Es wird zustimmend zur Kenntnis genommen, dass

a) die Landesverordnung über die Gebühren der landwirtschaftlichen Verwaltung (Besonderes Gebührenverzeichnis) auch im Hinblick auf neue Gebührentatbestände überarbeitet wird und die Gebührensätze den gestiegenen Personal- und Sachkosten angepasst werden,

b) die Landesregierung die Vereinnahmung kostendeckender Gebühren durch die Regulierungskammer Rheinland-Pfalz zugesagt hat.

Die Landesregierung wird aufgefordert,

a) darauf hinzuwirken, dass eine Gebührenerhebung für die Teilnahme an Fortbildungsmaßnahmen zum Pflanzenschutz unter Berücksichtigung der Vorgaben des Landesgebührengesetzes sowie des § 34 Abs. 1 Landeshaushaltsordnung geprüft wird,

b) über den Stand des Verfahrens zur Bemessung der Gebühren für bergrechtliche Entscheidungen des Landesamts für Geologie und Bergbau zu berichten."

Der Landtag hat diesen Beschluss im August 2020 gefasst.

Die Landesregierung hat dem Landtag wie folgt berichtet (Drucksache 17/14372 S. 11):

"Zu Buchstabe a):
Die Landesregierung hat unter Beachtung der Vorgaben des Landesgebührengesetzes sowie des § 34 Abs. 1 Landeshaushaltsordnung und dem Pflanzenschutzgesetz, hier insbesondere die §§ 4 und 59 eine Gebührenerhebung für die Teilnahme an Fortbildungsmaßnahmen zum Pflanzenschutz geprüft.

Ergebnis der Prüfung ist, dass die Landesregierung zukünftig auf eine Erhebung von Gebühren für die Teilnahme an Fortbildungsmaßnahmen zum Pflanzenschutz verzichten wird, um den Anforderungen des Pflanzenschutzgesetzes hinreichend Genüge zu tun und somit zur Umsetzung der Richtlinie 2009/128/EG des Europäischen Parlaments und des Rates vom 21. Oktober 2009 über einen Aktionsrahmen der Gemeinschaft für die nachhaltige Verwendung von Pestiziden beizutragen.

Entsprechend wird die Teilnahme an Fortbildungsmaßnahmen zum Pflanzenschutz als Gebührentatbestand aus der Gebührenordnung der Landesregierung gestrichen.

Zu Buchstabe b):
Um eine einheitliche und nachvollziehbare Handhabung bei der Bemessung der Gebühren zu gewährleisten, wurden Bedeutungsfaktoren zur Berücksichtigung des wirtschaftlichen Wertes und Nutzens für das Unternehmen differenziert nach Betriebsplanarten in einem „Leitfaden zur Bemessung des wirtschaftlichen Wertes von Verwaltungsleistungen“ der Bergbehörde festgelegt.

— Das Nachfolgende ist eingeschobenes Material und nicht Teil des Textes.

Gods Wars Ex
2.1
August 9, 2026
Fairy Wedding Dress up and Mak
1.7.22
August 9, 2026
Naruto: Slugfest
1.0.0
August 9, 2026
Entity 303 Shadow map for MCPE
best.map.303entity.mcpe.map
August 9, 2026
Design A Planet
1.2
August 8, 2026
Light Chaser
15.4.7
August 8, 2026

Diese werden künftig mit dem Verwaltungsaufwand und den Auslagen des Landesamtes für Geologie und Bergbau multipliziert und ergeben die im Kostenbescheid in der Regel anzusetzende Gebühr. Im Anwendungsbereich dieses Leitfadens kann typischerweise davon ausgegangen werden, dass die auf eine Fördermenge oder Verwertungsmenge sowie auf die Laufzeit der Betriebsplanzulassung differenzierten Bedeutungsfaktoren den wirtschaftlichen Wert der Amtshandlung für die rohstoffgewinnende Industrie widerspiegeln. Die damit einhergehende Erhöhung der Gebühr führt zu angemessenen Gebührenwerten i. S. v. § 9 Landesgebührengesetz. Soweit die Besonderheiten des Einzelfalles es erfordern, kann von den sich aus diesem Leitfaden ergebenden Gebührenwerten abgewichen werden."

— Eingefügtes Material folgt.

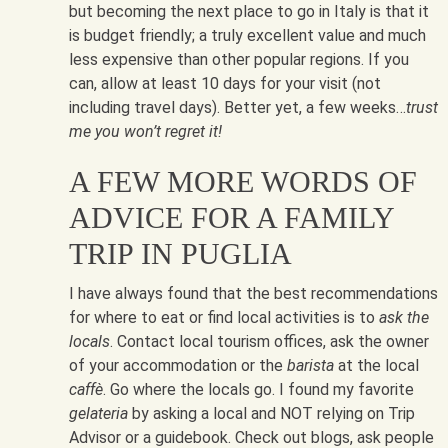
but becoming the next place to go in Italy is that it
is budget friendly; a truly excellent value and much
less expensive than other popular regions. If you
can, allow at least 10 days for your visit (not
including travel days). Better yet, a few weeks…
trust
me you won’t regret it!
A FEW MORE WORDS OF
ADVICE FOR A FAMILY
TRIP IN PUGLIA
I have always found that the best recommendations
for where to eat or find local activities is to
ask the
locals
. Contact local tourism offices, ask the owner
of your accommodation or the
barista
at the local
caffè
. Go where the locals go. I found my favorite
gelateria
by asking a local and NOT relying on Trip
Advisor or a guidebook. Check out blogs, ask people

Der Haushalts- und Finanzausschuss hat auf der Grundlage des Vor­schlags der Rechnungsprüfungskommission dem Landtag empfohlen, die Angelegenheit im Rahmen des Entlastungsverfahrens für erledigt zu erklären (Drucksache 18/1075 S. 21).

Der Landtag hat diesen Beschluss im September 2021 gefasst.